**Your objective:** In the account of the trek to La Ciudad Perdida below, which certificate did the writer obtain in Taganga?

**Text:**
##########
La Ciudad Perdida – Getting Lost on the Way to The Lost City

View of the remains of the Lost City, which is a series of flat terraces on the top of a mountain in the Colombian Jungle

La Ciudad Perdida – The Lost City from above

I’ve been finding it very difficult to keep up with writing about all the amazing experiences I’ve been having, becuase I’m too busy having amazing experiences. Leaving Panama I sailed through the San Blas islands, arriving in the Colombian port town of Cartegena, which is beautifully maintained, clean, safe and fun as long as you stay within the walls of the old city. After Cartegena I took a small (15 person) bus to Taganga, where I got my PADI open water certificate (I can now Scuba dive all over the world) and embarked on a five day trek to La Ciudad Perdida (the lost city) through the jungle near Tayrona National park. I’ll follow up later on my recommendations regarding the trip through the San Blas islands (the best way to get to Cartegena from Panama, without a doubt) as well as on my impressions regarding Taganga as a tourist destination and dive location, but for now I want to talk about La Ciudad Perdida.
##########
**Supplied records:**
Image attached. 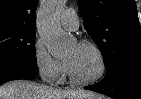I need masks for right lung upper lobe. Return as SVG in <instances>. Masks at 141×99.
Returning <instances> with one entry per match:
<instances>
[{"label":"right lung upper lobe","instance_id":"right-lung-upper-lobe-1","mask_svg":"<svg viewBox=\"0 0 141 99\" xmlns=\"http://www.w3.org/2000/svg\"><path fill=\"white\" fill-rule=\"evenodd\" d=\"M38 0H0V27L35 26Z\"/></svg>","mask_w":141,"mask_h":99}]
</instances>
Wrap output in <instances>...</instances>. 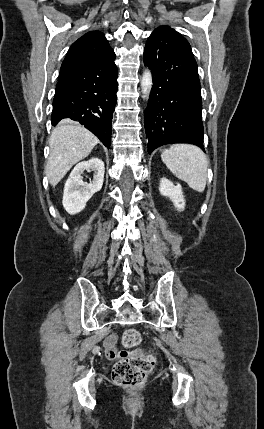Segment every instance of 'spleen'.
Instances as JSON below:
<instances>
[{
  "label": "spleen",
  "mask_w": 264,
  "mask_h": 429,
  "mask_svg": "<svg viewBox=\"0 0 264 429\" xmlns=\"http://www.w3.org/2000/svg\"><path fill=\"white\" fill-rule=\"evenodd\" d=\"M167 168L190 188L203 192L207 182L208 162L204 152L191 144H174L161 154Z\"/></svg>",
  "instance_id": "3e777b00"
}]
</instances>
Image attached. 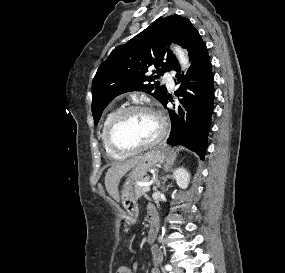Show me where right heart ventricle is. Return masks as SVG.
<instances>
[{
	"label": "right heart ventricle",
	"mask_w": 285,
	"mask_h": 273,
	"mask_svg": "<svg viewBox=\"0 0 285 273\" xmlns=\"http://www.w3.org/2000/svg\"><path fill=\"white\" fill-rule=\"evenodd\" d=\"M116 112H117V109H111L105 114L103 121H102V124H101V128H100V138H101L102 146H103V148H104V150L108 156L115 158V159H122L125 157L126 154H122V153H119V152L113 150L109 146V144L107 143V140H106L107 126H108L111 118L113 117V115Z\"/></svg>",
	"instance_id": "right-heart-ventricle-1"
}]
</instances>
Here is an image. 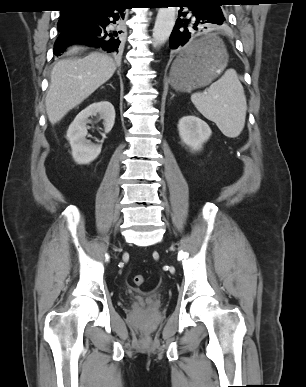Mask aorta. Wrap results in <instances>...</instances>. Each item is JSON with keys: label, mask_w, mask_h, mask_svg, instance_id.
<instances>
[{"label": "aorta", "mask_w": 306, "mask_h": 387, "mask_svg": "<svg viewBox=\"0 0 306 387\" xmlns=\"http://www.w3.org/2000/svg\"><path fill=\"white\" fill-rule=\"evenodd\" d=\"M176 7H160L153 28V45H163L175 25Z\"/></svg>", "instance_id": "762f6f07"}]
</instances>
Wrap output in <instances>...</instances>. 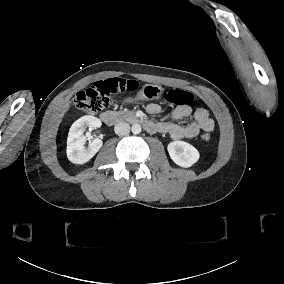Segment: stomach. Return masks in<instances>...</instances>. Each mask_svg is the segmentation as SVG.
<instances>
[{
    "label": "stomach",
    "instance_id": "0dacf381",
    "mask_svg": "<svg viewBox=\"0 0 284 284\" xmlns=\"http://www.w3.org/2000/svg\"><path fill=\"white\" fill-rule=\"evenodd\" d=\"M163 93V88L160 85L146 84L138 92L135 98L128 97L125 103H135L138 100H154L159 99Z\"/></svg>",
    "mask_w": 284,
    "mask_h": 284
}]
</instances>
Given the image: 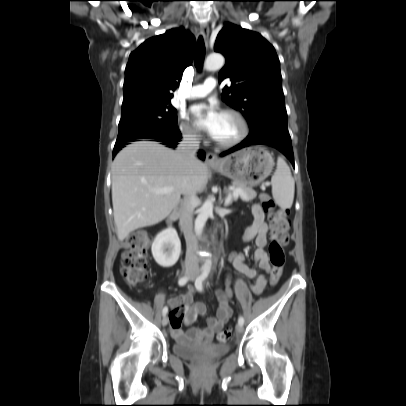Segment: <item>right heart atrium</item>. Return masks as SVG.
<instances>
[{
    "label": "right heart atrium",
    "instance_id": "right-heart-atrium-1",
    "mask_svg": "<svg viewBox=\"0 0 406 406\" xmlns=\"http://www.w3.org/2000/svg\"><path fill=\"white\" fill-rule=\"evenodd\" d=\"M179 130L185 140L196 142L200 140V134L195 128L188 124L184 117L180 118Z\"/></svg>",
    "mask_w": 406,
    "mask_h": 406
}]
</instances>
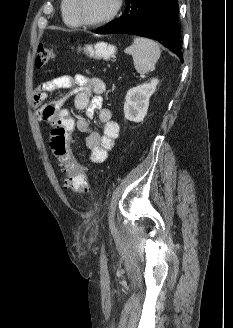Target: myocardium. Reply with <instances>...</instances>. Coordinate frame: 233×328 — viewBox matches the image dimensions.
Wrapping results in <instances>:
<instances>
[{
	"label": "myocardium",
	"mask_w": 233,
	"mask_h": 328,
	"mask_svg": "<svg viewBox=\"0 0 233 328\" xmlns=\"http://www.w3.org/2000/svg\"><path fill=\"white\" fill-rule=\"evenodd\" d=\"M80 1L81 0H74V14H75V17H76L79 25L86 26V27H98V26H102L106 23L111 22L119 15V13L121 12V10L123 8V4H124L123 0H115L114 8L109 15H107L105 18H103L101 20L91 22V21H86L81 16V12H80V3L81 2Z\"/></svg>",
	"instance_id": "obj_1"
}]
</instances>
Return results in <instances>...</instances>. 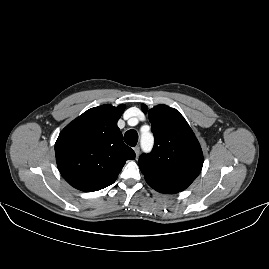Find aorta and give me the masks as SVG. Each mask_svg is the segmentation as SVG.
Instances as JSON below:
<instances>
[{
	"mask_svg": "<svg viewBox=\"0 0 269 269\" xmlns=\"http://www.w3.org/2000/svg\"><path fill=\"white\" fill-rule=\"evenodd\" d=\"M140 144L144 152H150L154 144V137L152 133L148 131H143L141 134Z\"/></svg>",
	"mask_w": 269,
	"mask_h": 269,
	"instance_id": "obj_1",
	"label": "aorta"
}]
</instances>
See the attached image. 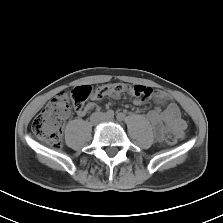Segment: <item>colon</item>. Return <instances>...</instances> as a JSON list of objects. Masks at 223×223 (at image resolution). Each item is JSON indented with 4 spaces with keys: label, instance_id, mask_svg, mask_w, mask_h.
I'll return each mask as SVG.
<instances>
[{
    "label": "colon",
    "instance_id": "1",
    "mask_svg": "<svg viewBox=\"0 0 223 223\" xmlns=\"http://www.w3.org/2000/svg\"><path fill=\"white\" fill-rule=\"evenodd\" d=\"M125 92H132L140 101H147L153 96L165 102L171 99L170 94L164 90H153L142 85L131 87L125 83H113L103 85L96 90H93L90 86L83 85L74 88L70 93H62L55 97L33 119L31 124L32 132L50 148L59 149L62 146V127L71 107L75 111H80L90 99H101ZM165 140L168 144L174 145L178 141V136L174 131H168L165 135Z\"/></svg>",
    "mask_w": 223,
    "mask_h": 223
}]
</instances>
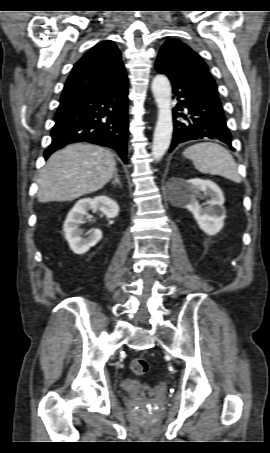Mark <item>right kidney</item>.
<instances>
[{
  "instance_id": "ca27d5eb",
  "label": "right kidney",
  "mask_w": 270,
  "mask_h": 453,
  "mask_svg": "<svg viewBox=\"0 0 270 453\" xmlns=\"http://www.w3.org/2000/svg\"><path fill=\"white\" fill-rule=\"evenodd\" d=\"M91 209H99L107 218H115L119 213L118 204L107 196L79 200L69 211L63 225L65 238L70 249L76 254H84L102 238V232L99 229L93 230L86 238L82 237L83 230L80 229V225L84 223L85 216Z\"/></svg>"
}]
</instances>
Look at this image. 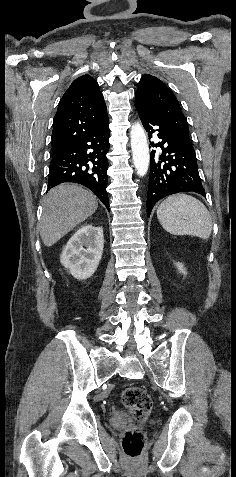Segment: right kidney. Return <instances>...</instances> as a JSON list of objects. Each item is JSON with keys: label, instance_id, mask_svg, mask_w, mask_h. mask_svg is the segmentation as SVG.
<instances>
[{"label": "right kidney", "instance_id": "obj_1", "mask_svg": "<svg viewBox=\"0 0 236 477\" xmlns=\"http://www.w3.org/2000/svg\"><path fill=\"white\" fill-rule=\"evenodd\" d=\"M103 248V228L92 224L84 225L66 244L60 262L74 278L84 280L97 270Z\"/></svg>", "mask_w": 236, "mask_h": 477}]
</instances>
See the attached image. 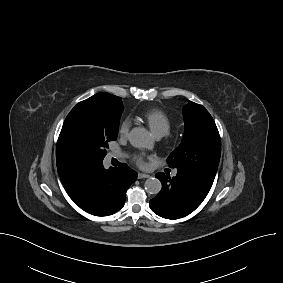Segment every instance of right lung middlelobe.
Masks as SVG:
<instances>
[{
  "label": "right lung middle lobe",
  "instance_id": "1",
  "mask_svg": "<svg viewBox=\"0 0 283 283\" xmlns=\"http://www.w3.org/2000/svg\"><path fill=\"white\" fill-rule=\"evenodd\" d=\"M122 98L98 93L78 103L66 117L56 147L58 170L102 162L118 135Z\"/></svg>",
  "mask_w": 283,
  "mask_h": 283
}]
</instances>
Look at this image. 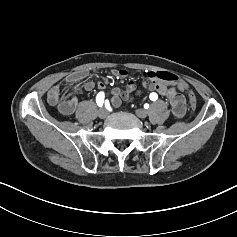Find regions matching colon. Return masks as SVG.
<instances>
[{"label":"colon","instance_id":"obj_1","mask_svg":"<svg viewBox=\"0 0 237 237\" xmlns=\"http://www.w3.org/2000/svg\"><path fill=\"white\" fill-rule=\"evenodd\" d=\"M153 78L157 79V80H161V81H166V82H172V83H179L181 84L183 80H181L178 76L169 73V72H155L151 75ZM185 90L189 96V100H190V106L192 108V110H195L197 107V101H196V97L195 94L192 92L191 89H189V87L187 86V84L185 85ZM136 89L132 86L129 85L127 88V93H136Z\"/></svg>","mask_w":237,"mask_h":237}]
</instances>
##########
**Written reply:** A PADI open water certificate.